People who've lied on resumes and on airlines and on dates. There was
the opera singer who fudged upward at the beginning of her career so
she could get cast as Norma, but was holding at thirty-nine and the
woman who loved passing off her granddaughters as her daughters, and
who was regularly connected to her bank's fraud department because she
couldn't remember what birth date she was using."
I bet you know at least person who's fudging her age: having
yet another 29th birthday or spending mad bucks on everything from
hair dye to toxin injections. Call it what it is: passing. As in
other forms of passing (for white, for straight) it happens in a
society where a false binary sorts humanity into normative and
despised other with serious penalties for being in the wrong group.
America is a decidedly ageist nation. Ashton Applewhite, quoted
above, spells out the whole sordid state of affairs in her This Chair
Rocks: A Manifesto Against Ageism, exposing practices that range from
discouraging to deadly including:
*how politicians pit younger and older voters against each other (well
we can increase funding for schools or "elder" housing, but not both)
to successfully ditract all of us from seeing how we're being screwed
by the greed of the wealthy and their bought and owned legislators;
*how language really matters. Words like elderly reinforce
stereotypes of senility, incompetence, and fragility.
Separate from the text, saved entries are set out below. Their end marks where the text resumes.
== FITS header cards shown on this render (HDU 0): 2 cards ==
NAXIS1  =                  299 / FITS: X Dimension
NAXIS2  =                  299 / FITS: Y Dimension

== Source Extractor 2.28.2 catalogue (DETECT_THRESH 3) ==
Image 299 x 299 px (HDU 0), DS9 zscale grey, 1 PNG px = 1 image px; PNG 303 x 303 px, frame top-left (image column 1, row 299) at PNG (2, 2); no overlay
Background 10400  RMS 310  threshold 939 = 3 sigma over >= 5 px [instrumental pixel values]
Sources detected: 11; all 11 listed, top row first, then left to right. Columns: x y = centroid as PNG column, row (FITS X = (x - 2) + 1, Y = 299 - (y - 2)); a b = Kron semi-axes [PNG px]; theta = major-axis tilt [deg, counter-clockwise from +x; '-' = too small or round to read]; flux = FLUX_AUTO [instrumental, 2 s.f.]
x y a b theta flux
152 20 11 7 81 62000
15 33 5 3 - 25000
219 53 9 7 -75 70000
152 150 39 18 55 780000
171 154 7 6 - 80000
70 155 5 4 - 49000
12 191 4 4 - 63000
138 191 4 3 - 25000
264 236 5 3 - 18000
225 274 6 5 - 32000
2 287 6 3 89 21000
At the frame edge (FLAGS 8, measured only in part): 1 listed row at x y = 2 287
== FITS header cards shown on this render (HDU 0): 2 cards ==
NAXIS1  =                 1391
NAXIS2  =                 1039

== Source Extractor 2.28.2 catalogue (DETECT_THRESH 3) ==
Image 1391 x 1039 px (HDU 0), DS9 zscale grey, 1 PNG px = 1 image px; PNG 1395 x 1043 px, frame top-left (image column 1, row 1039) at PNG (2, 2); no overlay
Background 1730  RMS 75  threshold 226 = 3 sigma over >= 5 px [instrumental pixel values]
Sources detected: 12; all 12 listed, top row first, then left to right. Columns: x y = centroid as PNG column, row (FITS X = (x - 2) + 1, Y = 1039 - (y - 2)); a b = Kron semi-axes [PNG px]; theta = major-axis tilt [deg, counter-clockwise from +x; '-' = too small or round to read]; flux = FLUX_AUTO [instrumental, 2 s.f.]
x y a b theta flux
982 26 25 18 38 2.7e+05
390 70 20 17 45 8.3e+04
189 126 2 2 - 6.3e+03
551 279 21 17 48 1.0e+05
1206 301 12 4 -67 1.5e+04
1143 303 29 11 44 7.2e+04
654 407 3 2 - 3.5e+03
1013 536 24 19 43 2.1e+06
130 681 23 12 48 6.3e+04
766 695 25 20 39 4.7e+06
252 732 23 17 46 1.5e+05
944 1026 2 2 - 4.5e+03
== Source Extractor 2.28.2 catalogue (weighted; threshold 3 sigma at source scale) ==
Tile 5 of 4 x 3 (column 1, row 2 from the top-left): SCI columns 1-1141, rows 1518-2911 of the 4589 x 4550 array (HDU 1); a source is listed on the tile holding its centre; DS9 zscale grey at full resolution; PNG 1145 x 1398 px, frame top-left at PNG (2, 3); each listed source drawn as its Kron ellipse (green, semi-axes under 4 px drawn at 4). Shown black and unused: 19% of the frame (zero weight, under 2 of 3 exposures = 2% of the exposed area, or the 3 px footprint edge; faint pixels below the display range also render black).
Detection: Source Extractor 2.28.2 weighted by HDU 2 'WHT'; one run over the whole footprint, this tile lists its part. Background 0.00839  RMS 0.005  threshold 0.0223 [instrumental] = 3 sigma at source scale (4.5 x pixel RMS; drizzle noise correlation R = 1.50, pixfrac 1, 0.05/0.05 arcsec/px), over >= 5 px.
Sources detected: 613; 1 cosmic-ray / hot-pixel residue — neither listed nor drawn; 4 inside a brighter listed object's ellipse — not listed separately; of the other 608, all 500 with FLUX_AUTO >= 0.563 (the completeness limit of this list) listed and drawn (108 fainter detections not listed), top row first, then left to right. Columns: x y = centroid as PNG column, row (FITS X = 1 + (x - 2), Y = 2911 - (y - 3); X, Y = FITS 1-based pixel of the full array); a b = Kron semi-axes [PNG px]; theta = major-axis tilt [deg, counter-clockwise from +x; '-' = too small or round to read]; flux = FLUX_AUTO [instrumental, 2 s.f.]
Internalizing
these stereotypes actually leads to earlier deaths;
*how unfounded stereotypes on the part of managers and other hirers
prevent older people from getting jobs for which they're perfectly
qualified;
and *how older patients tend to get both under treated and over
medicated.
"Like racism and sexism, ageism is not about how we look. It's
about what people in power want our appearance to mean. Ageism occurs
when the dominant group uses its power to oppress or exploit or
silence or simply ignore people who are much younger or significantly
older. We experience ageism any time someone assumes we're too old
for something--a task, a relationship, a haircut--instead of finding
our who we are and what we're capable of..."
The book isn't all gloom and doom though. Applewhite has plenty
of ways we can all work together to turn our current sorry state of
affairs around. She ends her introduction with this very inspiring
paragraph:
"This book is a call to wake up to the ageism in and around us,
embrace a much more nuanced and accurate view of growing older, cheer
up, and push back...What might an age-friendly world--friendly to all
ages, that is--look like? What can we do, individually and
collectively, to provoke the necessary change in consciousness, and
catalyze a necessary age movement to make it happen?
Let's find out."
Amen to that! You can start by reading the book.
On a purrrsonal note, I did have enough iron to donate blood
yesterday. Yay! I found out my blood pressure is 114/68 which is
EXCELLENT! I volunteered 4 1/2 hours at canteen. Then I went to a
most excellent study session for the theories final.
The next couple of weeks I will be achieving all my academics and work
shifts for the semester. I have the biggest incentive ever to offer
myself. When I have all the school stuff taken care of I am going to
check out the credible rumors that Old Town Animal Orphanage has some
cuddle cats. What I really want for Christmas is a feline friend.
And I have a lot to offer a home needing cat.
Great big shout outs go out to everyone involved in the blood drive,
the sweet little cat who I have to believe is out there, and the best
little cat in the world who left indellible paw prints on my heart.